At the thirty-seventh annual meeting of the Alumni of Boston University School of Medicine Dr. Frank C. Richardson outlined the purposes of the (then proposed) Robert Dawson Memorial, in the establishment of an Institute of Clinical Research and Preventive Medicine. The special references to our subject in this preliminary report are as follows: under the department of Chemistry, Article 3-"The determination of the energy value of various food stuffs and of the end products of metabolism by more accurate methods than those now in use."

1. The application of the data thus obtained to the study of various problems of the metabolism in health. (Italics our own). For example:-a. The influence of diet on the characteristic end products of metabolism.

b. The study of various pathological conditions of metabolic origin.

c. The origin of certain metabolic end products.

"In order that the institution may be productive of good to the greatest number, it is planned to have upon the ground floor

an auditorium where may be given popular talks on physiological subjects: the value of fresh air, exercise, bathing, food values, personal hygiene, etc., while psycho-prophylaxis might be taught by ethical discourses upon the philosophy of life, the influence of the passions, and the various habits of thought inimical to health."

On Feb. 4, 1911, occurred the laying of the cornerstone of this building which is fast nearing completion, and these two important events mark the beginning and erection of an institution which has many possibilities.
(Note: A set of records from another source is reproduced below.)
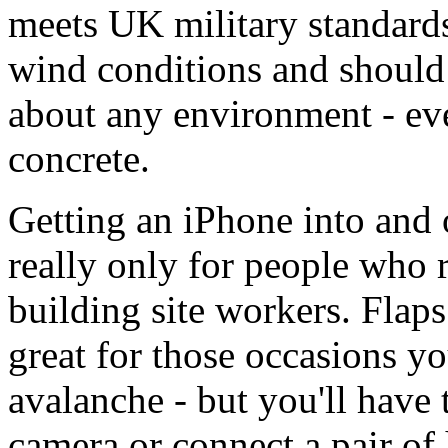
meets UK military standards
wind conditions and should 
about any environment - even
concrete.
Getting an iPhone into and ou
really only for people who r
building site workers. Flaps
great for those occasions yo
avalanche - but you'll have 
camera or connect a pair of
Such an institution will make possible the carrying out of whatever laboratory experiments come within the scope of our subject. These investigations should supplement didactic teaching of a Chair of Practical Dietetics, and thus combined the advantages of such an addition to our curriculum and its opportunities for the elucidation of many perplexing problems will be almost unlimited.

Now that our followers have manifested sufficient faith in us to endow and raise with our help such new and modernly equipped institutions of research, let us not be unfaithful to our trust. But while we thus go zealously forward in search of the apparent, tangible causes of cancer, diabetes, and other chronic diseases, let us bear constantly in mind that there are other more subtle, far-reaching, dynamic or underlying factors, which are operating silently during our sleeping and waking hours, of which we may often be unaware, working from the simple to the complex, and ending in incurable pathologic change. This must be the future of such investigation. Our homoeopathy has stood the test of a century; let us re-inforce the original rules of Hahnemann in regard to dietetics by carefully conducted experiments, and enhance the treasure he bequeathed us and thus restore the enthusiasm of our staunch adherents.

Such a department of hygiene may certainly be given a place in our newly erected building, and under careful direction, become a power for good to the coming race. Pure experiment will dispel the clouds of dietetic empiricism, for we shall then know with certainty when a vegetarian diet is indicated, when an animal. diet, and when to prescribe a properly combined mixed diet.

Then shall we cease to run blindly after dietetic fads, and new cures for constipation and the like simple troubles; then drug crudities will of necessity be expunged from our pharmacopoeias. The time is ripe; let us grasp the opportunity.